The data is to be reproduced in full and without error.

■ ■ ■

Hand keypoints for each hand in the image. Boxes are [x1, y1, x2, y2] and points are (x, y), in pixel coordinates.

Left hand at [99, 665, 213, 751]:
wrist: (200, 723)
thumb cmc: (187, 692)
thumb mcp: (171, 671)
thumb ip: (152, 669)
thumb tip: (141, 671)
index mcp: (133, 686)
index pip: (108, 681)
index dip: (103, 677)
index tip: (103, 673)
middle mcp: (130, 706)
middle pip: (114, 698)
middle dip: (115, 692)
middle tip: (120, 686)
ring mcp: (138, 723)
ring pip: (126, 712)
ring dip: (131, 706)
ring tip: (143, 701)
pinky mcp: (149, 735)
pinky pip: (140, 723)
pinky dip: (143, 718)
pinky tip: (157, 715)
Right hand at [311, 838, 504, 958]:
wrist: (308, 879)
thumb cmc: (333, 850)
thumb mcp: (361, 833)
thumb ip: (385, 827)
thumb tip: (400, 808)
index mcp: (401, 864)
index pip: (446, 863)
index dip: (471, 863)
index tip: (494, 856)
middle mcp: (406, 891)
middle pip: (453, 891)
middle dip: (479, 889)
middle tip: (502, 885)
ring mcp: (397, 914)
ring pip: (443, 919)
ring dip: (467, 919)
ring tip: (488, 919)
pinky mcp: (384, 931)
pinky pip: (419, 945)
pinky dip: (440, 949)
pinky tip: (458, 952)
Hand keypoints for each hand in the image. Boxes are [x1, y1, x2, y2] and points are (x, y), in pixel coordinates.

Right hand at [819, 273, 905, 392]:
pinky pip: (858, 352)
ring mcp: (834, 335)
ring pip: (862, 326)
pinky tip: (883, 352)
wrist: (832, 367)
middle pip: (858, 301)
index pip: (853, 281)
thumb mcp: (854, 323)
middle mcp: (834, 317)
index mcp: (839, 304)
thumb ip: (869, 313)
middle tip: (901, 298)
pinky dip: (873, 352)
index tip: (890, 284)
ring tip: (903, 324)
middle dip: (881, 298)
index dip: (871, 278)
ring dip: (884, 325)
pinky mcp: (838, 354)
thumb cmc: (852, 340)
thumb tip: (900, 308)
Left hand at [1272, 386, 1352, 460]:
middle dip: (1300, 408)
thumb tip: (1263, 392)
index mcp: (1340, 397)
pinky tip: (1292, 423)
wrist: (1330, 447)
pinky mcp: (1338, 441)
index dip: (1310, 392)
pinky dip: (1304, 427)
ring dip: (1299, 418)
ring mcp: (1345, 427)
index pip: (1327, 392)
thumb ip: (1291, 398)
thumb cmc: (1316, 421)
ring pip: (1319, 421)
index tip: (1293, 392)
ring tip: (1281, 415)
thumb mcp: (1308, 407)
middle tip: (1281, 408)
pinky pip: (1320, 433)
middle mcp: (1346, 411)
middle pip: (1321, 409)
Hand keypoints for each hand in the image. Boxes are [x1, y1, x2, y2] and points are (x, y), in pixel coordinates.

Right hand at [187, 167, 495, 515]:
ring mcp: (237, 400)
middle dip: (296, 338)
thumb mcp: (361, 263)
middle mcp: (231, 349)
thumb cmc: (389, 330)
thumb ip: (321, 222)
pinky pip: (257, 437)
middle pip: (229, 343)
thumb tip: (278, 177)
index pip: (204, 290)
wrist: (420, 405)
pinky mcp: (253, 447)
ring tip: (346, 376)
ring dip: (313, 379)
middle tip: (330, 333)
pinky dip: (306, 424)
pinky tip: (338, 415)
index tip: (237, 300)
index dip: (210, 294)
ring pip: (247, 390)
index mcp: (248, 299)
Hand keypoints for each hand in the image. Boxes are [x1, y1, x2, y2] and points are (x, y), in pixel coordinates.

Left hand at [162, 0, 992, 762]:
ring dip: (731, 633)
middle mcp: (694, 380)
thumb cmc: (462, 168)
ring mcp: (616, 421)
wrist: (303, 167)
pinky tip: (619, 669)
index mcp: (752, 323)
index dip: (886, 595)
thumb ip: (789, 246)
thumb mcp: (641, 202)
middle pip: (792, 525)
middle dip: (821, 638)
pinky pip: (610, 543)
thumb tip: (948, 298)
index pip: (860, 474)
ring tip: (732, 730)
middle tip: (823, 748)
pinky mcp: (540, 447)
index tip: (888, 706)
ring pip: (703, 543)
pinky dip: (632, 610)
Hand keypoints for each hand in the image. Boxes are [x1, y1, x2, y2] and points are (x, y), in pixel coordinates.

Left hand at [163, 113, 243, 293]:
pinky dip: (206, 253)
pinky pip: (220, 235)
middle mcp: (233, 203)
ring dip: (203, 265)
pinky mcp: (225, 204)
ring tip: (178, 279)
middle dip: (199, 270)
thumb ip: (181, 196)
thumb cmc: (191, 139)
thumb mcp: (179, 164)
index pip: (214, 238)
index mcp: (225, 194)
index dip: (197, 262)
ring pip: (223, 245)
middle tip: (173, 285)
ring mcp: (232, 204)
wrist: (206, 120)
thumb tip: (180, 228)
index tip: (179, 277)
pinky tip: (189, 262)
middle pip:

■ ■ ■

**Result of the task**
Hand keypoints for each hand in the image. Boxes are [x1, y1, x2, y2] and points are (x, y), in pixel coordinates.

Left hand at [99, 665, 213, 751]:
wrist: (200, 723)
thumb cmc: (187, 692)
thumb mcp: (171, 671)
thumb ip: (152, 669)
thumb tip: (141, 671)
index mcp: (133, 686)
index pip: (108, 681)
index dip: (103, 677)
index tip: (103, 673)
middle mcp: (130, 706)
middle pip: (114, 698)
middle dip: (115, 692)
middle tip: (120, 686)
ring mcp: (138, 723)
ring pip: (126, 712)
ring dip: (131, 706)
ring tip: (143, 701)
pinky mcp: (149, 735)
pinky pip: (140, 723)
pinky dip: (143, 718)
pinky tip: (157, 715)
Right hand at [311, 838, 504, 958]:
wrist: (308, 879)
thumb cmc: (333, 850)
thumb mcp: (361, 833)
thumb ip: (385, 827)
thumb tip: (400, 808)
index mcp: (401, 864)
index pip: (446, 863)
index dip: (471, 863)
index tip: (494, 856)
middle mcp: (406, 891)
middle pip: (453, 891)
middle dip: (479, 889)
middle tip: (502, 885)
ring mcp: (397, 914)
ring pip: (443, 919)
ring dip: (467, 919)
ring tip: (488, 919)
pinky mcp: (384, 931)
pinky pip: (419, 945)
pinky dip: (440, 949)
pinky tip: (458, 952)
Hand keypoints for each hand in the image. Boxes are [x1, y1, x2, y2] and points are (x, y), in pixel coordinates.

Right hand at [819, 273, 905, 392]:
pinky pip: (858, 352)
ring mcp: (834, 335)
ring pip: (862, 326)
pinky tip: (883, 352)
wrist: (832, 367)
middle pip: (858, 301)
index pip: (853, 281)
thumb mcp: (854, 323)
middle mcp: (834, 317)
index mcp: (839, 304)
thumb ip: (869, 313)
middle tip: (901, 298)
pinky dip: (873, 352)
index tip: (890, 284)
ring tip: (903, 324)
middle dip: (881, 298)
index dip: (871, 278)
ring dip: (884, 325)
pinky mcp: (838, 354)
thumb cmc: (852, 340)
thumb tip: (900, 308)
Left hand at [1272, 386, 1352, 460]:
middle dip: (1300, 408)
thumb tip: (1263, 392)
index mcp: (1340, 397)
pinky tip: (1292, 423)
wrist: (1330, 447)
pinky mcp: (1338, 441)
index dip: (1310, 392)
pinky dip: (1304, 427)
ring dip: (1299, 418)
ring mcp: (1345, 427)
index pip: (1327, 392)
thumb ip: (1291, 398)
thumb cmc: (1316, 421)
ring pip: (1319, 421)
index tip: (1293, 392)
ring tip: (1281, 415)
thumb mcp: (1308, 407)
middle tip: (1281, 408)
pinky pip: (1320, 433)
middle mcp: (1346, 411)
middle pip: (1321, 409)
Hand keypoints for each hand in the image. Boxes are [x1, y1, x2, y2] and points are (x, y), in pixel coordinates.

Right hand at [187, 167, 495, 515]:
ring mcp: (237, 400)
middle dip: (296, 338)
thumb mcp: (361, 263)
middle mcp: (231, 349)
thumb cmc: (389, 330)
thumb ip: (321, 222)
pinky pip: (257, 437)
middle pip: (229, 343)
thumb tip: (278, 177)
index pip: (204, 290)
wrist: (420, 405)
pinky mcp: (253, 447)
ring tip: (346, 376)
ring dip: (313, 379)
middle tip: (330, 333)
pinky dip: (306, 424)
pinky tip: (338, 415)
index tip: (237, 300)
index dip: (210, 294)
ring pip: (247, 390)
index mcp: (248, 299)
Hand keypoints for each hand in the image. Boxes are [x1, y1, x2, y2] and points are (x, y), in pixel coordinates.

Left hand at [162, 0, 992, 762]:
ring dip: (731, 633)
middle mcp: (694, 380)
thumb cmc: (462, 168)
ring mcp: (616, 421)
wrist: (303, 167)
pinky tip: (619, 669)
index mcp: (752, 323)
index dip: (886, 595)
thumb ip: (789, 246)
thumb mcp: (641, 202)
middle pip: (792, 525)
middle dip: (821, 638)
pinky pip: (610, 543)
thumb tip: (948, 298)
index pip: (860, 474)
ring tip: (732, 730)
middle tip: (823, 748)
pinky mcp: (540, 447)
index tip: (888, 706)
ring pip: (703, 543)
pinky dip: (632, 610)
Hand keypoints for each hand in the image. Boxes are [x1, y1, x2, y2] and points are (x, y), in pixel coordinates.

Left hand at [163, 113, 243, 293]:
pinky dip: (206, 253)
pinky pip: (220, 235)
middle mcp: (233, 203)
ring dip: (203, 265)
pinky mcp: (225, 204)
ring tip: (178, 279)
middle dip: (199, 270)
thumb ip: (181, 196)
thumb cmc: (191, 139)
thumb mcp: (179, 164)
index pip: (214, 238)
index mcp: (225, 194)
index dip: (197, 262)
ring pip: (223, 245)
middle tip: (173, 285)
ring mcp: (232, 204)
wrist: (206, 120)
thumb tip: (180, 228)
index tip: (179, 277)
pinky tip: (189, 262)
middle pip:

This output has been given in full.